[v5] net/mlx5: fix mutex unlock in txpp cleanup

Message ID 20211012100204.5569-1-cyeaa@connect.ust.hk (mailing list archive)
State Superseded, archived
Delegated to: Raslan Darawsheh
Headers
Series [v5] net/mlx5: fix mutex unlock in txpp cleanup |

Checks

Context Check Description
ci/checkpatch warning coding style issues
ci/github-robot: build success github build: passed
ci/Intel-compilation success Compilation OK
ci/iol-broadcom-Functional success Functional Testing PASS
ci/iol-broadcom-Performance success Performance Testing PASS
ci/iol-x86_64-compile-testing success Testing PASS
ci/iol-x86_64-unit-testing success Testing PASS
ci/iol-mellanox-Performance success Performance Testing PASS
ci/iol-aarch64-unit-testing success Testing PASS
ci/intel-Testing success Testing PASS
ci/iol-intel-Performance success Performance Testing PASS
ci/iol-intel-Functional success Functional Testing PASS
ci/iol-aarch64-compile-testing success Testing PASS

Commit Message

YE Chengfeng Oct. 12, 2021, 10:02 a.m. UTC
  The lock sh->txpp.mutex was not correctly released on one path
of cleanup function return, potentially causing the deadlock.

Fixes: d133f4cdb7 ("net/mlx5: create clock queue for packet pacing")
Cc: stable@dpdk.org

Signed-off-by: Chengfeng Ye <cyeaa@connect.ust.hk>
---
 drivers/net/mlx5/mlx5_txpp.c | 6 +++++-
 1 file changed, 5 insertions(+), 1 deletion(-)
  

Comments

Slava Ovsiienko Nov. 2, 2021, 7:55 a.m. UTC | #1
> -----Original Message-----
> From: Chengfeng Ye <cyeaa@connect.ust.hk>
> Sent: Tuesday, October 12, 2021 13:02
> To: david.marchand@redhat.com; Slava Ovsiienko
> <viacheslavo@nvidia.com>; Shahaf Shuler <shahafs@nvidia.com>; Matan
> Azrad <matan@nvidia.com>
> Cc: dev@dpdk.org; Chengfeng Ye <cyeaa@connect.ust.hk>;
> stable@dpdk.org
> Subject: [PATCH v5] net/mlx5: fix mutex unlock in txpp cleanup
> 
> The lock sh->txpp.mutex was not correctly released on one path of cleanup
> function return, potentially causing the deadlock.

——

Answer these questions from the patch page above:
(a) To whom is the patch delegated?
(b) Which check reported a warning, and what was the warning about?
(c) How many insertions and deletions does the change make?

**LISTED ENTRIES**
——

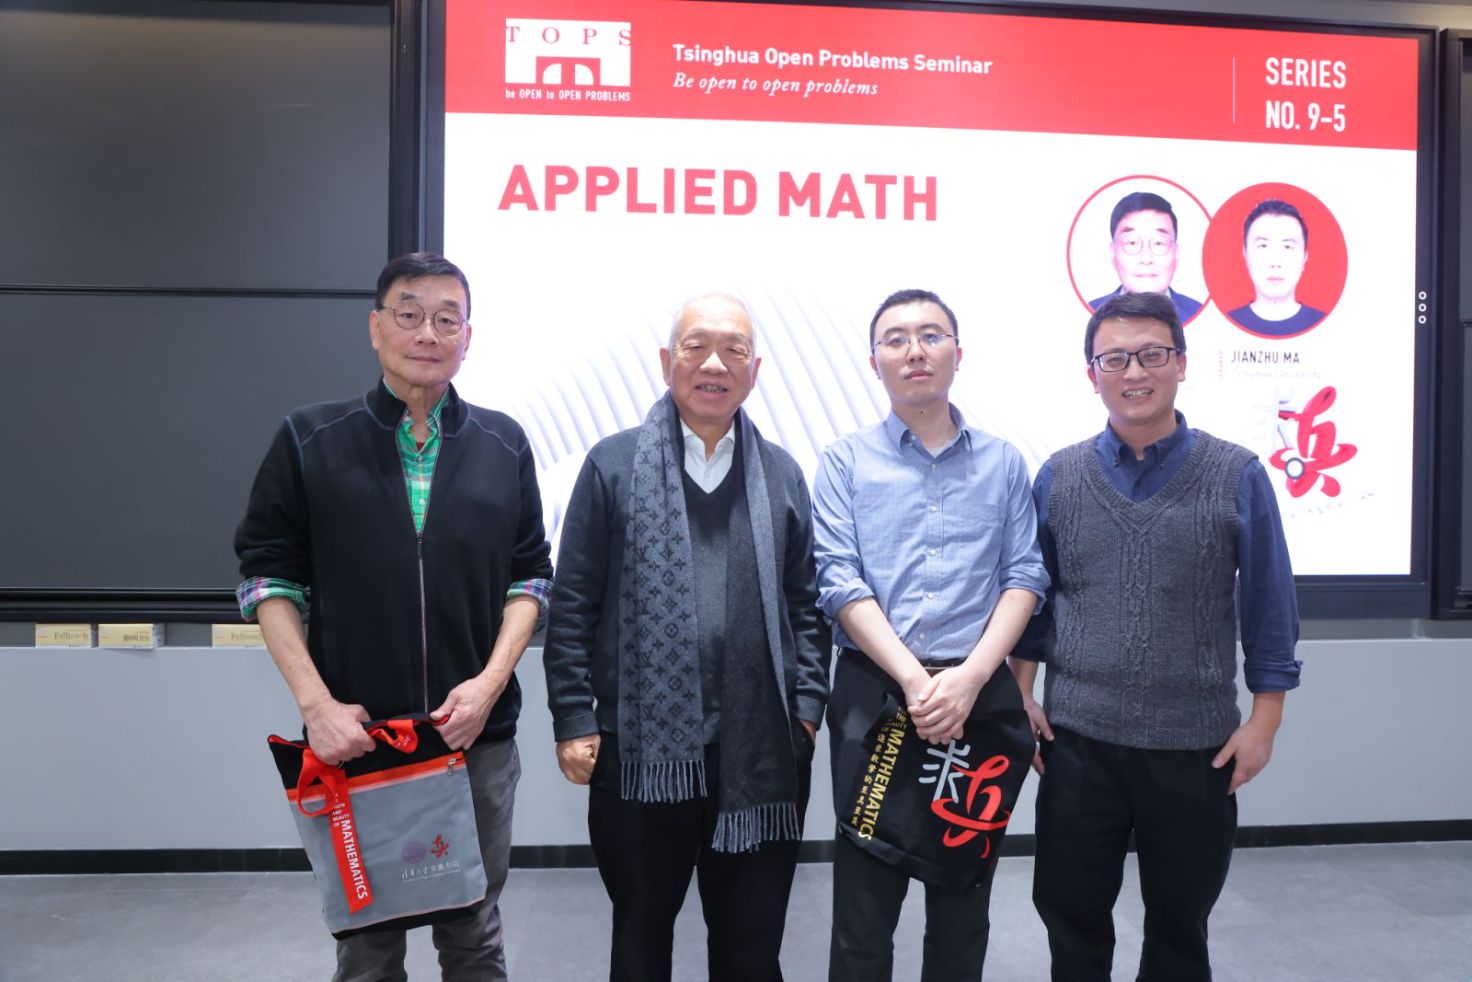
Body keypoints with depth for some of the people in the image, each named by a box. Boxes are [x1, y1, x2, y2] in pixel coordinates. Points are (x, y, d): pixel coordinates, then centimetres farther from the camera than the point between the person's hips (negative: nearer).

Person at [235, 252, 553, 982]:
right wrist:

——

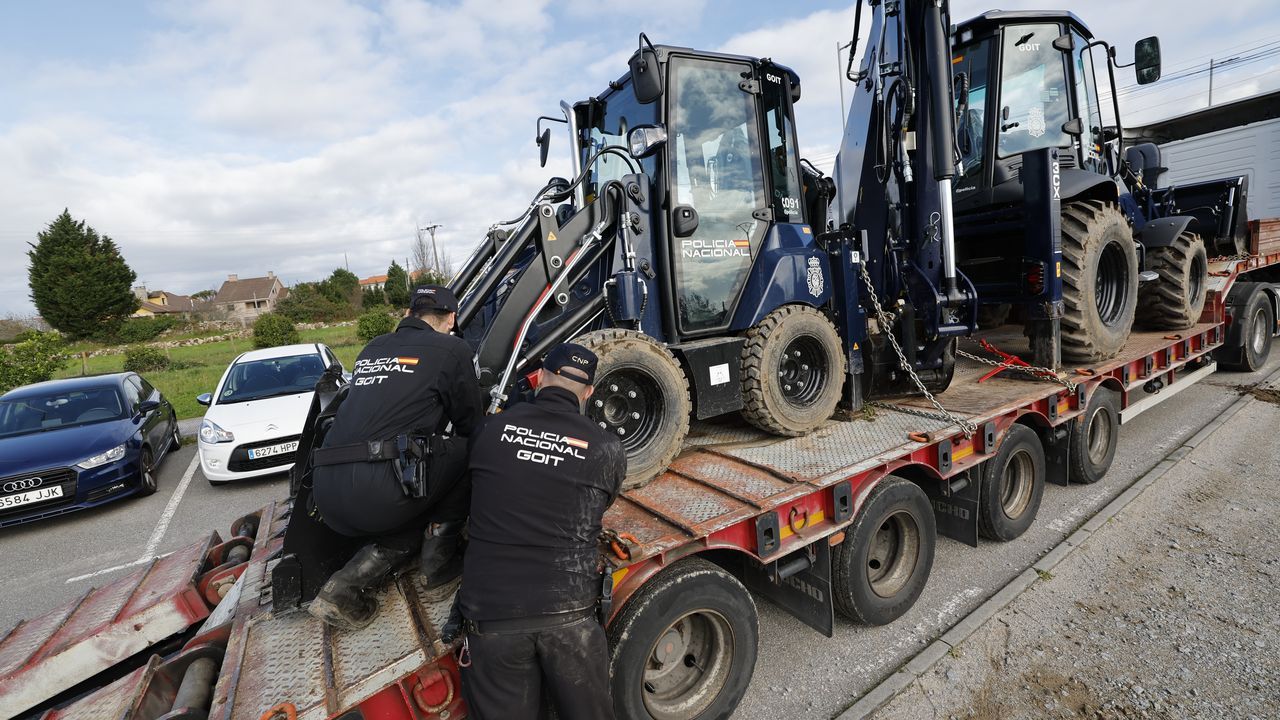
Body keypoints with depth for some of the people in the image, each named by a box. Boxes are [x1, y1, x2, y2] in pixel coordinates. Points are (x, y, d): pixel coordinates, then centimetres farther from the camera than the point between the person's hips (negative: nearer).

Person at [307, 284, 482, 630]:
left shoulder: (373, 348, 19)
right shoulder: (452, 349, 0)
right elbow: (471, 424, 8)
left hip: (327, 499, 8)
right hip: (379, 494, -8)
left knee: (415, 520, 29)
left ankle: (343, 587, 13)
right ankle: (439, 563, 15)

——

**RESPONSE BELOW**
(a) Raslan Darawsheh
(b) The ci/checkpatch check reported coding style issues.
(c) 5 insertions and 1 deletion